● TESTO DA LEGGERE:
——

Sentenza Sentenza Cassazione Civile n. 22885 del 04/11/2011

Cassazione civile sez. un., 04/11/2011, (ud. 04/10/2011, dep. 04/11/2011), n.22885

LA CORTE SUPREMA DI CASSAZIONE

SEZIONI UNITE CIVILI

Composta dagli Ill.mi Sigg.ri Magistrati:

Dott. VITTORIA Paolo – Primo presidente f.f. –

Dott. PROTO Vincenzo – Presidente di sezione –

Dott. LUCCIOLI Maria Gabriella – Presidente di sezione –

Dott. MERONE Antonio – Consigliere –

Dott. RORDORF Renato – rel. Consigliere –

Dott. PICCININNI Carlo – Consigliere –

Dott. MAZZACANE Vincenzo – Consigliere –

Dott. SPIRITO Angelo – Consigliere –

Dott. TIRELLI Francesco – Consigliere –

ha pronunciato la seguente:

ordinanza

sul ricorso proposto da:

P.M., elettivamente domiciliato in ROMA, VIA BOEZIO

14, presso lo studio dell’avvocato SCOGNAMIGLIO GIULIANA, che lo

rappresenta e difende unitamente all’avvocato LIBERTINI MARIO, per

delega a margine del ricorso;

– ricorrente –

contro

A.E., da sè stesso rappresentato e difeso unitamente

all’avvocato CALDARERA MARIO, per delega in atti, elettivamente

domiciliato presso il proprio studio in ROMA, VIA CRESCENZIO 9;

– ricorrente incidentale –

contro

MINISTERO DELL’ECONOMIA E FINANZE – DIPARTIMENTO RAGIONERIA GENERALE

STATO – ISPETTORATO GENERALE PER LA LIQUIDAZIONE DEGLI ENTI

DISCIOLTI, subentrato all’Ente Nazionale per la cellulosa e la carta

in l.c.a., già SIVA s.p.a., in persona del Ministro pro tempore,

elettivamente domiciliato in ROMA, VIA DEI PORTOGHESI 12, presso

l’Avvocatura Generale dello Stato, che lo rappresenta e difende ope

legis;

– controricorrente –

e contro

AC.MA., M.A., MO.MA., C.

——

[Record raccolti in un dataset]
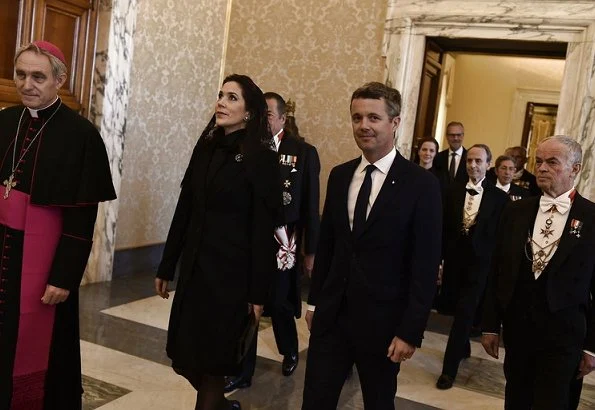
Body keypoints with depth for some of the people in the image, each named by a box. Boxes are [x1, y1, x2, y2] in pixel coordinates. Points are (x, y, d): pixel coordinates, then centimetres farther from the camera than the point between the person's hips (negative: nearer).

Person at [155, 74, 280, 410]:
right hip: (194, 266, 6)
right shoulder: (206, 148, 7)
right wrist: (167, 267, 11)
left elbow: (262, 230, -11)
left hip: (231, 272, -6)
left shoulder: (261, 158, -10)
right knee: (186, 351, 13)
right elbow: (185, 211, 9)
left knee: (211, 354, 5)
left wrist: (258, 292, -11)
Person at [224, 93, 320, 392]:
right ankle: (243, 372, 23)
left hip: (282, 244, -1)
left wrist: (311, 250, -3)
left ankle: (290, 352, 41)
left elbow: (310, 206, -3)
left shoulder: (303, 152, -3)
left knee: (280, 305, 11)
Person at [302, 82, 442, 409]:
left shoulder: (421, 184, -11)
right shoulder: (340, 176, 5)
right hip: (331, 314, 4)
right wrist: (314, 301, 13)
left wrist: (410, 331, -12)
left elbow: (425, 266, -11)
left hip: (382, 321, -4)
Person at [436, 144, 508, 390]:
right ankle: (463, 348, 42)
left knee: (464, 314, -5)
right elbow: (445, 228, 4)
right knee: (456, 309, 17)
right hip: (454, 260, 4)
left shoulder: (499, 198, -4)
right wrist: (441, 259, 1)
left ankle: (449, 368, 2)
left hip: (479, 262, -4)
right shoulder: (453, 191, 4)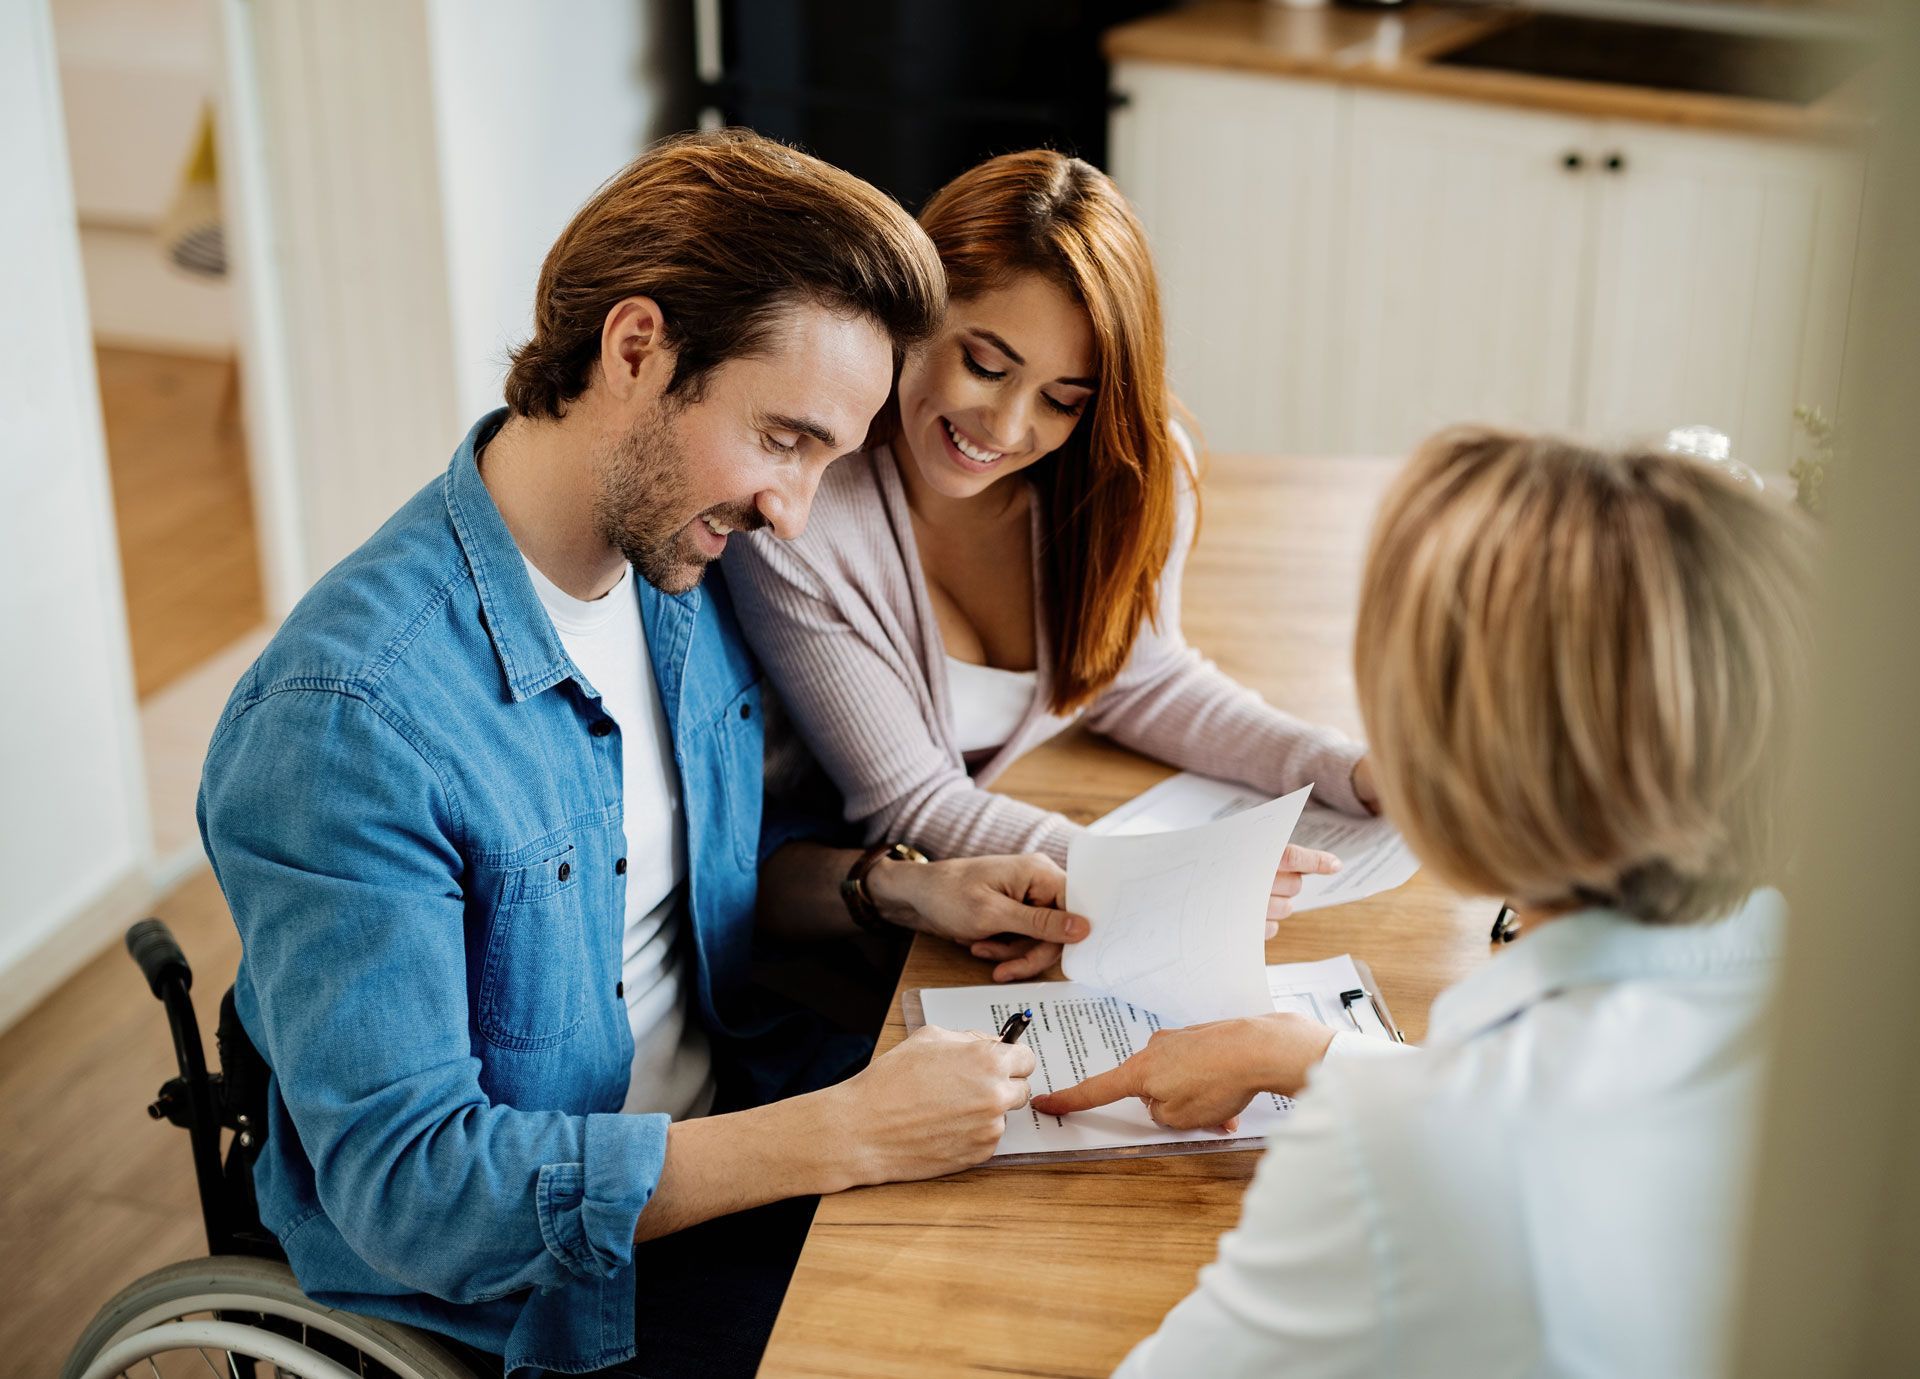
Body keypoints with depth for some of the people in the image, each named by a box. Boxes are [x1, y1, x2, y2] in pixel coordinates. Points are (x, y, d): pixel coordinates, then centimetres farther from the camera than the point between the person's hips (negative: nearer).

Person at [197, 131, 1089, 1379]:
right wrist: (842, 1135, -31)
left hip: (726, 1118, 7)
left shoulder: (678, 572, -3)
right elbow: (406, 1184, -28)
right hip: (532, 1279, -7)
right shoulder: (349, 715, -28)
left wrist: (900, 890, -5)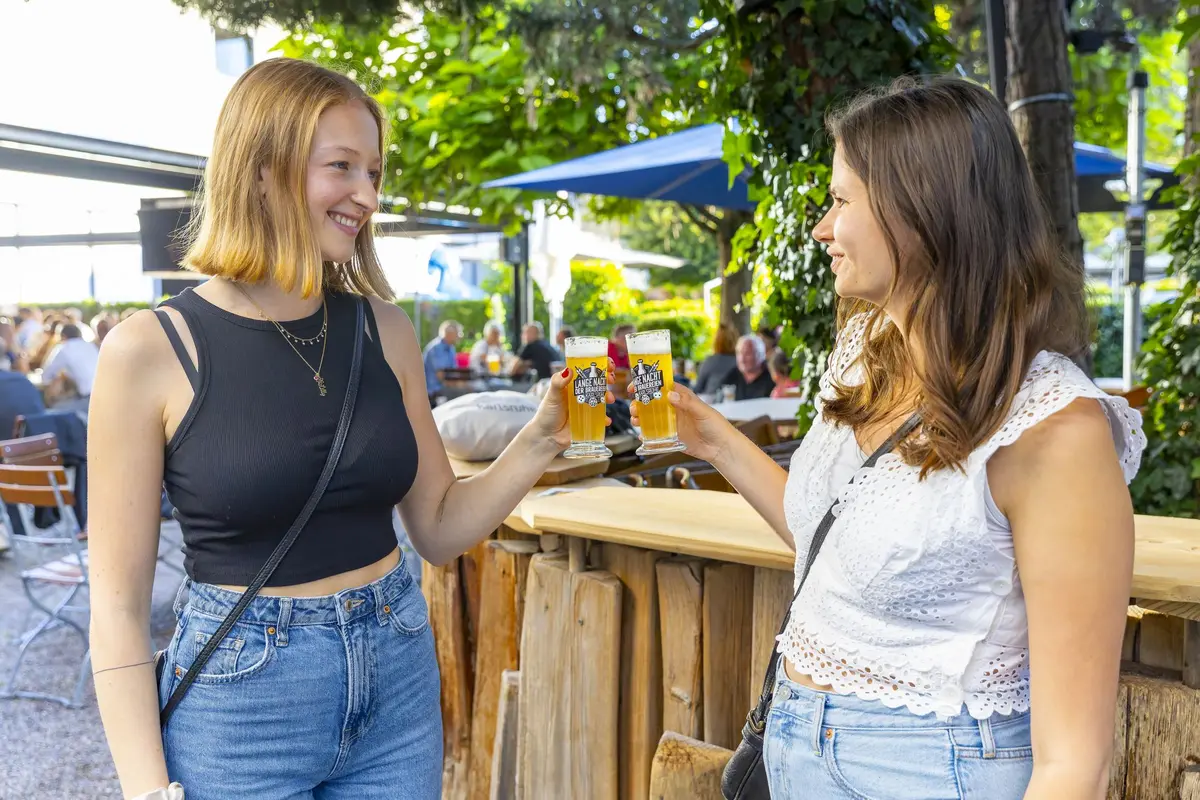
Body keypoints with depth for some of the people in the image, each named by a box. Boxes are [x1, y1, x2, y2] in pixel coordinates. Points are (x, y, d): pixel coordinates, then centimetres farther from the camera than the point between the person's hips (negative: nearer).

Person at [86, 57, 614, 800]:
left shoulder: (385, 330, -1)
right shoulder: (151, 350, -12)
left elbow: (439, 528, 6)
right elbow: (119, 605, -8)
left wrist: (543, 439, -7)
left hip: (400, 687, 4)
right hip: (241, 708, -4)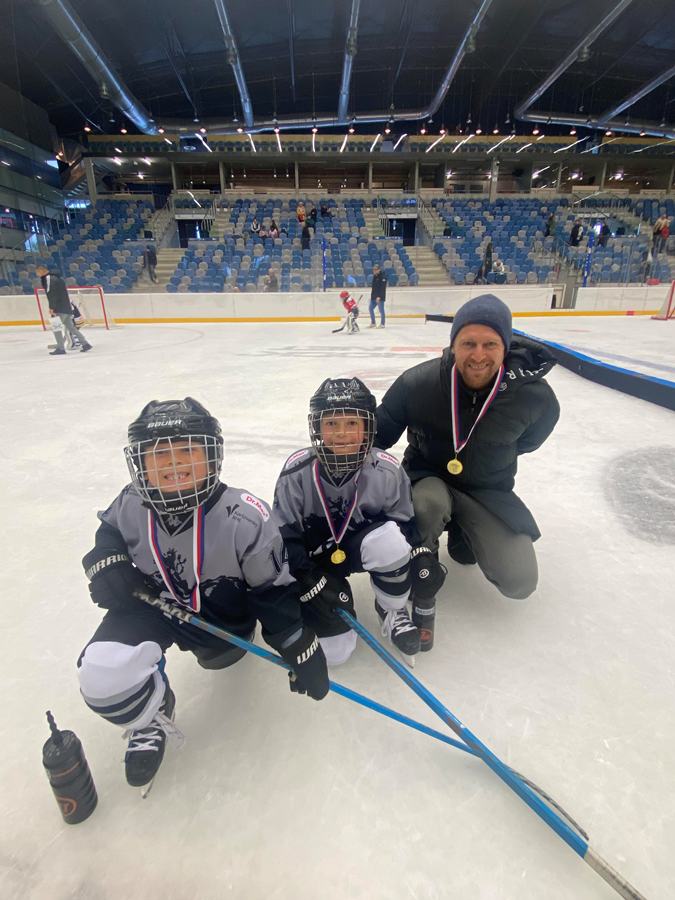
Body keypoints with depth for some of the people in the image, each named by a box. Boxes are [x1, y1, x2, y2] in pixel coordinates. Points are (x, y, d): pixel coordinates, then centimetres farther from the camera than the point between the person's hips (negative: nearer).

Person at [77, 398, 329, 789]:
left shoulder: (245, 518, -30)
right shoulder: (130, 507, -18)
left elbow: (276, 588, -19)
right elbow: (109, 534, 8)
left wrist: (301, 648, -15)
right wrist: (107, 563, -14)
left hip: (223, 613, -1)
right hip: (152, 600, 2)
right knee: (102, 675, -18)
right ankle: (151, 720, 14)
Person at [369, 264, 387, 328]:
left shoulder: (383, 277, -12)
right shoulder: (374, 276, 15)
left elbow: (382, 288, -20)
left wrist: (379, 297, -26)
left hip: (380, 297, -9)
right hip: (374, 297, 9)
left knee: (381, 310, -3)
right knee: (370, 308, 6)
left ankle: (382, 324, 6)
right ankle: (373, 323, 16)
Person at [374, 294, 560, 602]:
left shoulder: (532, 393, -20)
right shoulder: (417, 383, -24)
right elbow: (377, 435, -11)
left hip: (488, 489, 2)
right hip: (427, 478, -1)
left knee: (519, 583, -8)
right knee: (430, 502, -38)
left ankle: (463, 532, 22)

——

● DA FARE: Riscrivi il brano dell'ordinanza della Cassazione che inizia con "elettivamente domiciliato in ROMA, VIA DEI" e finisce con "M.A., MO.MA., C.", mettendo "resistente" al posto di "controricorrente".

● SOLUZIONE:
elettivamente domiciliato in ROMA, VIA DEI PORTOGHESI 12, presso

l’Avvocatura Generale dello Stato, che lo rappresenta e difende ope

legis;

– resistente –

e contro

AC.MA., M.A., MO.MA., C.